3/17/2008

Easter Approacheth...

and with it, comes the perennial discussion about the determination of the date on which Easter will fall each year. Now, I'm a pragmatist from way back. So when, as a youngster, I got to wondering about the determination of Easter, I pulled out that year's calendar, and one from the previous year, and attempted to figure it out. I'd heard that it had something to do with the full moon, and with the start of spring, but no matter how I tried, I couldn't make the dates on those calendars obey a fixed rule.

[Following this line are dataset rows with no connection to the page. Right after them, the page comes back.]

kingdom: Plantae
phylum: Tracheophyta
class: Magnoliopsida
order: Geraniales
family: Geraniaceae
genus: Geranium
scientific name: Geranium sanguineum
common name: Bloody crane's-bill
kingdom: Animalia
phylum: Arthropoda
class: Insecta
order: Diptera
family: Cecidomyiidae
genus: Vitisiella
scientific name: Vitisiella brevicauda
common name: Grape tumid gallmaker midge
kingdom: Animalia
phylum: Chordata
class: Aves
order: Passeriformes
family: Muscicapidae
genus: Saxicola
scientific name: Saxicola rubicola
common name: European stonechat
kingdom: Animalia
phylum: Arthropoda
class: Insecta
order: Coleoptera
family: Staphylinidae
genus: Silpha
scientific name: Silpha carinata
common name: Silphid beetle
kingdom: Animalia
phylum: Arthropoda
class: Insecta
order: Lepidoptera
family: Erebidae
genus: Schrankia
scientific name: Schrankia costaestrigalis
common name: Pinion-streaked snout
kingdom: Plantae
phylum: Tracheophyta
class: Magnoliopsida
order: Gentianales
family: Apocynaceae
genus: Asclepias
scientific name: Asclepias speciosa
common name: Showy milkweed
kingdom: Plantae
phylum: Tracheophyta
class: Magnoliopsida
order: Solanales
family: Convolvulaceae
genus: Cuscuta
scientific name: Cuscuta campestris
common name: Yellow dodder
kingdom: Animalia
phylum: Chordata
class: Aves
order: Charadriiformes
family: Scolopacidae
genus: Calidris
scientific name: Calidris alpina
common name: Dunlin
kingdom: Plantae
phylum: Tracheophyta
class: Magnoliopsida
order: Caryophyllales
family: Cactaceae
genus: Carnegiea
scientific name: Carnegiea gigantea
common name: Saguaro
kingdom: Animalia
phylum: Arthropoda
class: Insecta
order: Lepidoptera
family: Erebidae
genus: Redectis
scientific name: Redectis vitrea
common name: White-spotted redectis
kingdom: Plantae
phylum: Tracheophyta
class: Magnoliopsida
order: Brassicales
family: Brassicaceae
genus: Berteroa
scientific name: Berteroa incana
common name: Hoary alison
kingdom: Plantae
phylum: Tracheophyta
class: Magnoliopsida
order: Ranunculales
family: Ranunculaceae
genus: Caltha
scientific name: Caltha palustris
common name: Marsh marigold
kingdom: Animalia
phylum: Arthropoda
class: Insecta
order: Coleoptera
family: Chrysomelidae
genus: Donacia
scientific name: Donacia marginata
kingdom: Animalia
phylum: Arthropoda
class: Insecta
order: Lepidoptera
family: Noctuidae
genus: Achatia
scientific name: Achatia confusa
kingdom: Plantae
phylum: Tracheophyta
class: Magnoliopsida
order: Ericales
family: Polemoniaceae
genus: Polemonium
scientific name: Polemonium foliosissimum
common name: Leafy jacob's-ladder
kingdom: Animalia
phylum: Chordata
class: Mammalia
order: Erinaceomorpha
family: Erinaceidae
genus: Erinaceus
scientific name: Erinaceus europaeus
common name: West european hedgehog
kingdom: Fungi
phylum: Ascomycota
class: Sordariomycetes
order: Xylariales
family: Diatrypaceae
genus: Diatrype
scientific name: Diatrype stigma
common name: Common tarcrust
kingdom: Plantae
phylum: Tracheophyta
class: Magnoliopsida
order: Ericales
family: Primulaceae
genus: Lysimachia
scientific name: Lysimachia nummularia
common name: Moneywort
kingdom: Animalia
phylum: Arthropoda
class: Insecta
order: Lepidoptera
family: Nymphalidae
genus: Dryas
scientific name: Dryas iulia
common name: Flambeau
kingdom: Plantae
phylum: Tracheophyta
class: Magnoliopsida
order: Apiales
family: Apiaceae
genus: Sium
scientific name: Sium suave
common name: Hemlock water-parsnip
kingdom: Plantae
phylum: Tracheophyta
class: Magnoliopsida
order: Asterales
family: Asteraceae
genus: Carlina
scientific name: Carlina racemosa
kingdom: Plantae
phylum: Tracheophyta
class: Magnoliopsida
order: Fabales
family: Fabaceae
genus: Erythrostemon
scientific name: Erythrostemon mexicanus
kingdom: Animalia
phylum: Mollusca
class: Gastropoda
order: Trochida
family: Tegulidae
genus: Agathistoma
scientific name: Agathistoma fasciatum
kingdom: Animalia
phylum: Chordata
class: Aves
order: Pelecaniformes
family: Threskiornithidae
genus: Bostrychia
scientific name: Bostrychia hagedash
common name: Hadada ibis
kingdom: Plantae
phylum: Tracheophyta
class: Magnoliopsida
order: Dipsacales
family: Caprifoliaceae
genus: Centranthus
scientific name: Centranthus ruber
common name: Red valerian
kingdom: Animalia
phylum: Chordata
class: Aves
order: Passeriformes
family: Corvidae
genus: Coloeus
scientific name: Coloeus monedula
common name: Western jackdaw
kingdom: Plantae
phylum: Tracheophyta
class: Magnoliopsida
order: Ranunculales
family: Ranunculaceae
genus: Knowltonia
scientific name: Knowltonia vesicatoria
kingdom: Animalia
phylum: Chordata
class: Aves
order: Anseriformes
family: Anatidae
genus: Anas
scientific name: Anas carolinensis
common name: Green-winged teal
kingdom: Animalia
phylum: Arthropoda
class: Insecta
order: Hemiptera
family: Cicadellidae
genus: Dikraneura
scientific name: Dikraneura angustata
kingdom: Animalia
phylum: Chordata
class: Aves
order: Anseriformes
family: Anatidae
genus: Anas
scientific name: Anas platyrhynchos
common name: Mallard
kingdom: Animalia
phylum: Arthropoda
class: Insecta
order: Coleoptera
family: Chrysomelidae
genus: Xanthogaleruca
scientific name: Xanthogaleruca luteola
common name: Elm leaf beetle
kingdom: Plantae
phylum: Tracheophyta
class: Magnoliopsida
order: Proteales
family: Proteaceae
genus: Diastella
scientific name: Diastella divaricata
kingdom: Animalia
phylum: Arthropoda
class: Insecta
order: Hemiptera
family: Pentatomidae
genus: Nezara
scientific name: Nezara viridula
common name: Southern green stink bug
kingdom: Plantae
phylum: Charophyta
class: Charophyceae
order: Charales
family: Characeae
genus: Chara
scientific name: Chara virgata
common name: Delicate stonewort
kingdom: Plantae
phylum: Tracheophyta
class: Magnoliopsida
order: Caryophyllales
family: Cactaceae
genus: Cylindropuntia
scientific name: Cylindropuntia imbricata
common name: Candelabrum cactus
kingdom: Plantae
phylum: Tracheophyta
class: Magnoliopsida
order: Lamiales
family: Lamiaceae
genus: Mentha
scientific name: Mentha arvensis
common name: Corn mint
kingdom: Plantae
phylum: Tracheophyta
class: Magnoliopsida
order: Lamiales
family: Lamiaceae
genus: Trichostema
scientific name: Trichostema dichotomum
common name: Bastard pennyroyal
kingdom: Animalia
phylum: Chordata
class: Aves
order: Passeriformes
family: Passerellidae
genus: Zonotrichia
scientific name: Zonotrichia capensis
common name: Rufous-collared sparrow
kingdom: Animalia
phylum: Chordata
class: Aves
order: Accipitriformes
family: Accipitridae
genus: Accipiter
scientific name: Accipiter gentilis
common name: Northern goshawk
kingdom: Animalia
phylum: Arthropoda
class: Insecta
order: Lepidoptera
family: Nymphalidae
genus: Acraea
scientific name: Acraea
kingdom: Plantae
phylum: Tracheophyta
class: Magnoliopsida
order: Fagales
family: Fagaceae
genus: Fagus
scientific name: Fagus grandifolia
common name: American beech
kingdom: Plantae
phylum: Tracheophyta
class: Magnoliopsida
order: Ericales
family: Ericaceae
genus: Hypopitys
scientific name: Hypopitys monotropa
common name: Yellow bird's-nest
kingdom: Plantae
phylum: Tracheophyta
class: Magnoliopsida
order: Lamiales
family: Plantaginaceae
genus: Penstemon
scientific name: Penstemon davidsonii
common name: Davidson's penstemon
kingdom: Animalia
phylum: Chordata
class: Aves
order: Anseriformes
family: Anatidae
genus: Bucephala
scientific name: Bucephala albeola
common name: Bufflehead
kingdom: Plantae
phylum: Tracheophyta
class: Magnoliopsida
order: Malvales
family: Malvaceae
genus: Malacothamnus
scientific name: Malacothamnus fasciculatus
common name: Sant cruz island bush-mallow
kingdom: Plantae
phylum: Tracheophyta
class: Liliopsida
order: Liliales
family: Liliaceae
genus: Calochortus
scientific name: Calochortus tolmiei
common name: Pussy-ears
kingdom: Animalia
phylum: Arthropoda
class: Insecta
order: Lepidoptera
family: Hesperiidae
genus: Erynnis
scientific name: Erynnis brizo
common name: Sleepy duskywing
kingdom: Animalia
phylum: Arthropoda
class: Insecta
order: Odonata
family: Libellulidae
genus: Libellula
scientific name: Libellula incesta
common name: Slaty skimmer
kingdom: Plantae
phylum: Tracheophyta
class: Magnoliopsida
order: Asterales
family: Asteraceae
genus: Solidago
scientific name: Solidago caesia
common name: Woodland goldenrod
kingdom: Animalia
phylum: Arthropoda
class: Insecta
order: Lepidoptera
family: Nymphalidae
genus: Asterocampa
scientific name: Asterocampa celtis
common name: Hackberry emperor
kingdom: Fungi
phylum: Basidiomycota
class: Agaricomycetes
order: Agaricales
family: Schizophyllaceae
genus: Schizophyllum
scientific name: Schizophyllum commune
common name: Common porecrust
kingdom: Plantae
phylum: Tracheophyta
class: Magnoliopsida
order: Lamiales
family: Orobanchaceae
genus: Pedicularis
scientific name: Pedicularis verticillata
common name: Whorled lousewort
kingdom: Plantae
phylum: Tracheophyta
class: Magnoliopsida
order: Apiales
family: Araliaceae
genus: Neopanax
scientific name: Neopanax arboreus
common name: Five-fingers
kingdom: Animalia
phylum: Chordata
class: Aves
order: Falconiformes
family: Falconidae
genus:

Fast forward a dozen or so years, and I'm dealing with the comparison between the Western and Eastern (or Orthodox) church calendars. For most holidays (Christmas and New Year's, for example), you simply add 13 days to the Western date to get the Eastern date. This, I knew, was due to the different versions of the calendar the assorted churches used. Western churches used the Gregorian calendar, Eastern churches, the Julian calendar. No biggie. After all, if you use the appropriate calendar, Christmas falls on December 25th. The argument is over when December 25th is.

But Easter isn't so simple. At first it seems like it should be. After all, if Easter is determined based on Full Moons and the start of spring, it shouldn't matter which calendar you use. Spring is spring and a moon is full whether the calendar you use if Gregorian, Julian, Hebrew, Coptic, Mayan or Fischer Universalist, right?

Well, this is where we hit trouble. For it seems that the Western church stopped paying attention to the sky when figuring spring and full moons about 1500 years ago. Instead, of using the actual full moon and actual equinox, they used the ecclesiastical full moon and ecclesiastical equinox(March 21st) when calculating the date of Easter. The Eastern Orthodox churches, however, base the date of Easter on the actual Full Moon and actual equinox.

The long and the short of it is that the dates vary. So, in 2007, both systems produced the same date for easter, April 8th. This year, on the contrary, the dates differ wildly, giving March 23rd in the Western Church, and April 27th in the Eastern church. There's a useful table of dates here, if you're interested in planning your easters-yet-to-come.

Thanks to infoplease for filling me in on the details of this puzzling situation.